--- Supplied information Enclosed Below ---
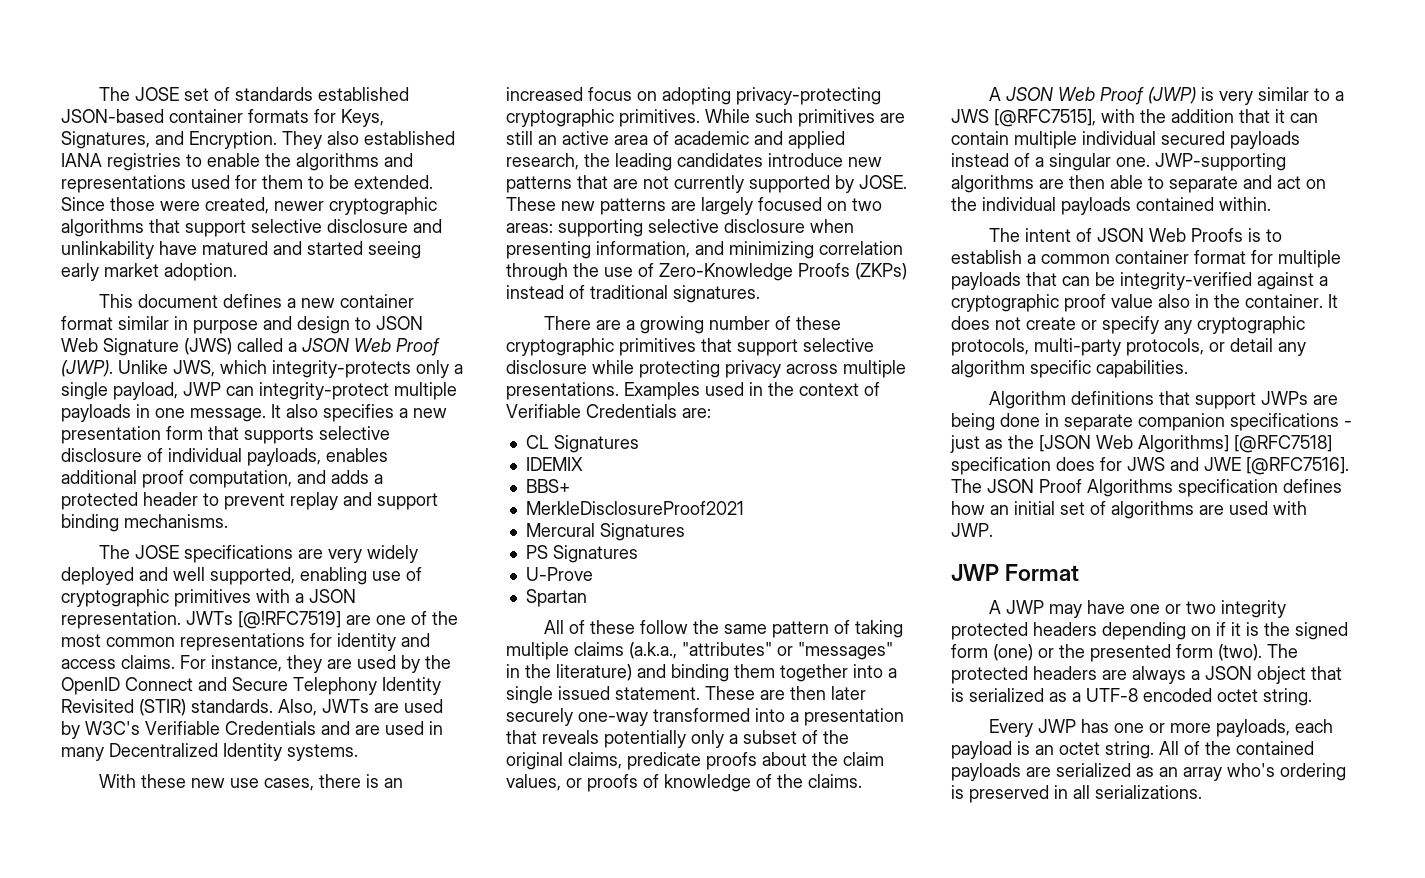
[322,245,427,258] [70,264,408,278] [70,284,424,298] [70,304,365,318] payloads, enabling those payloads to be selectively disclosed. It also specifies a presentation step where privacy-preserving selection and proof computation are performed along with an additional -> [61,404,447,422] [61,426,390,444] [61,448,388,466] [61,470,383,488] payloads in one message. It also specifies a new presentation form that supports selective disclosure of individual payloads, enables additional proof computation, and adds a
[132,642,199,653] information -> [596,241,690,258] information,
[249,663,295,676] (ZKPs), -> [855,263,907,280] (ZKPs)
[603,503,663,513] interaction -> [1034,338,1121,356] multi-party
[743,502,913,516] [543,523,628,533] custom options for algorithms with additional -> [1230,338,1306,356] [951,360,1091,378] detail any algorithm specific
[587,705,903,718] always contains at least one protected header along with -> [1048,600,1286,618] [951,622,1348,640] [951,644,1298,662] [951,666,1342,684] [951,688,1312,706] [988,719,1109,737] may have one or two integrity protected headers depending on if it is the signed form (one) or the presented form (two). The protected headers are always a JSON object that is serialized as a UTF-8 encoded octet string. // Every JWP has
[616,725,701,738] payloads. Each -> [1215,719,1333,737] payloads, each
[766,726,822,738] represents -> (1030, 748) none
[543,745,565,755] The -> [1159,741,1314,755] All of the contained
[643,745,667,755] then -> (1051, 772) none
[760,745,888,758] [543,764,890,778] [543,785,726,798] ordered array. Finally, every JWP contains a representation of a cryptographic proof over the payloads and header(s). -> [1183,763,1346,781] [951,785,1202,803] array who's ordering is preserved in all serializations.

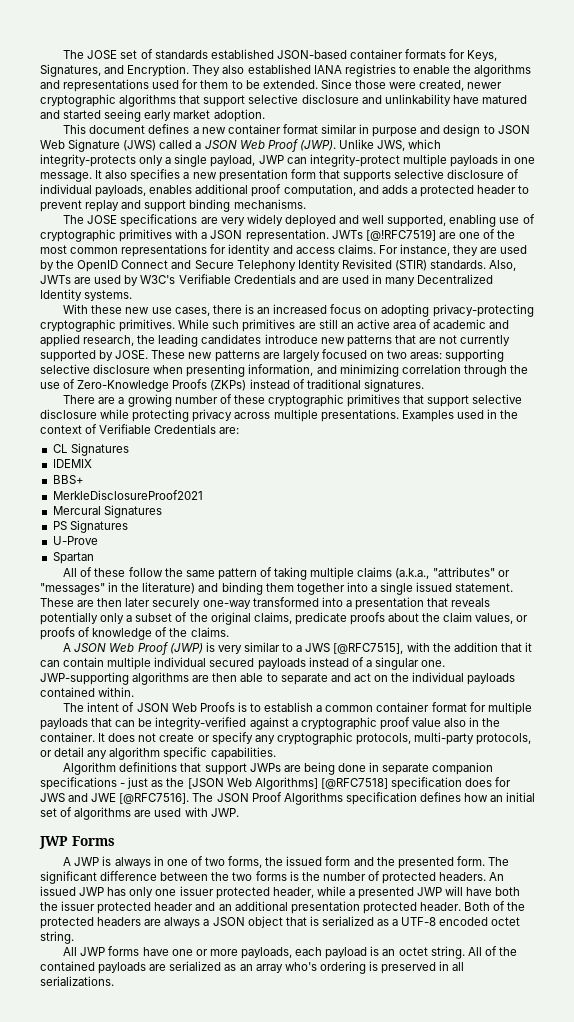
[1005,564,1080,581] Format -> [72,836,115,846] Forms
[1048,600,1286,618] [951,622,1348,640] [951,644,1298,662] may have one or two integrity protected headers depending on if it is the signed form (one) or the presented form (two). The -> [102,856,509,869] [40,871,505,884] [40,886,521,899] [40,901,526,914] is always in one of two forms, the issued form and the presented form. The significant difference between the two forms is the number of protected headers. An issued JWP has only one issuer protected header, while a presented JWP will have both the issuer protected header and an additional presentation protected header. Both of the
[988,719,1109,737] Every JWP has -> [63,946,169,956] All JWP forms have

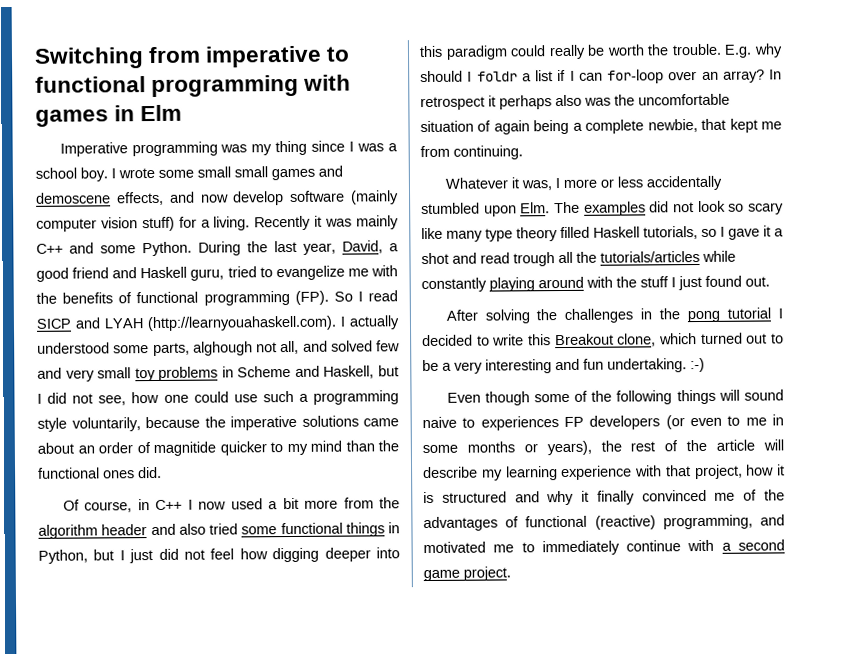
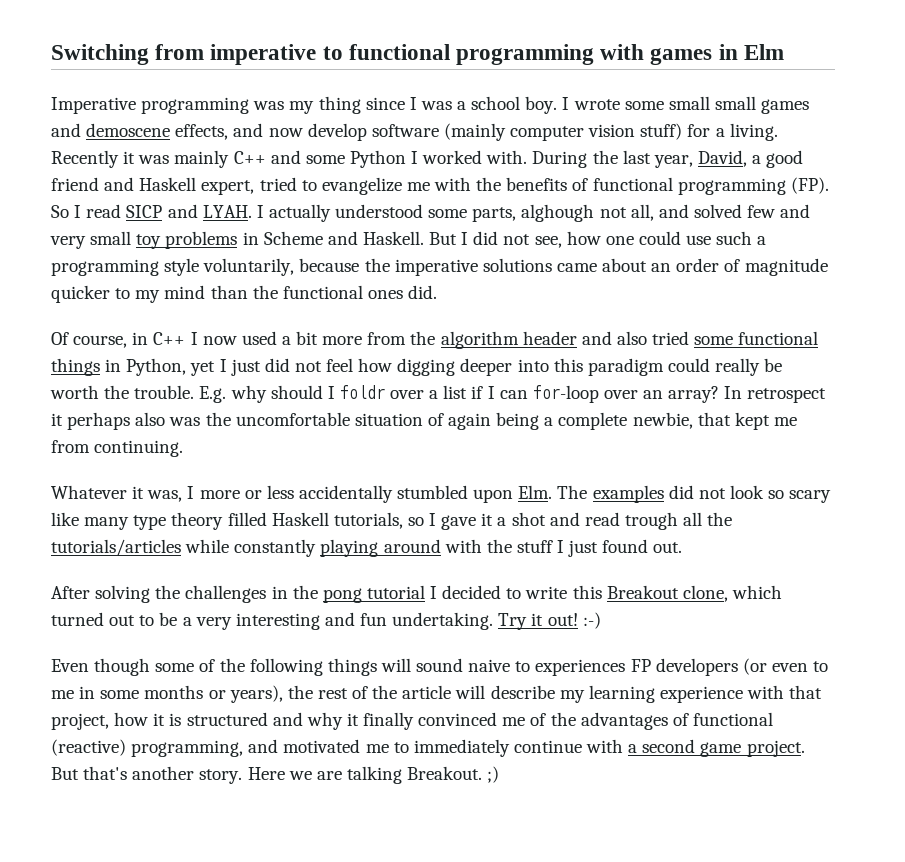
[142,241,192,257] Python. -> [349,150,528,168] Python I worked with.
[190,268,225,281] guru, -> [201,180,255,195] expert,
[104,315,337,332] LYAH (http://learnyouahaskell.com). -> [202,205,252,218] LYAH.
[323,365,399,379] Haskell, but -> [362,231,458,245] Haskell. But
[153,441,216,457] magnitide -> [744,258,828,276] magnitude
[93,549,115,561] but -> [190,361,216,376] yet
(518, 76) none -> [390,390,425,399] over
(687, 365) none -> [498,613,578,630] Try it out!
(511, 573) none -> [51,766,500,784] But that's another story. Here we are talking Breakout. ;)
--- End of Enclosed Supplied information ---
Activity -
Up to and including the line containing "[743,502,913,516] [543,523,628,533] custom", repeat every line from the start of the data, but none of the pictures.

Output -
[322,245,427,258] [70,264,408,278] [70,284,424,298] [70,304,365,318] payloads, enabling those payloads to be selectively disclosed. It also specifies a presentation step where privacy-preserving selection and proof computation are performed along with an additional -> [61,404,447,422] [61,426,390,444] [61,448,388,466] [61,470,383,488] payloads in one message. It also specifies a new presentation form that supports selective disclosure of individual payloads, enables additional proof computation, and adds a
[132,642,199,653] information -> [596,241,690,258] information,
[249,663,295,676] (ZKPs), -> [855,263,907,280] (ZKPs)
[603,503,663,513] interaction -> [1034,338,1121,356] multi-party
[743,502,913,516] [543,523,628,533] custom options for algorithms with additional -> [1230,338,1306,356] [951,360,1091,378] detail any algorithm specific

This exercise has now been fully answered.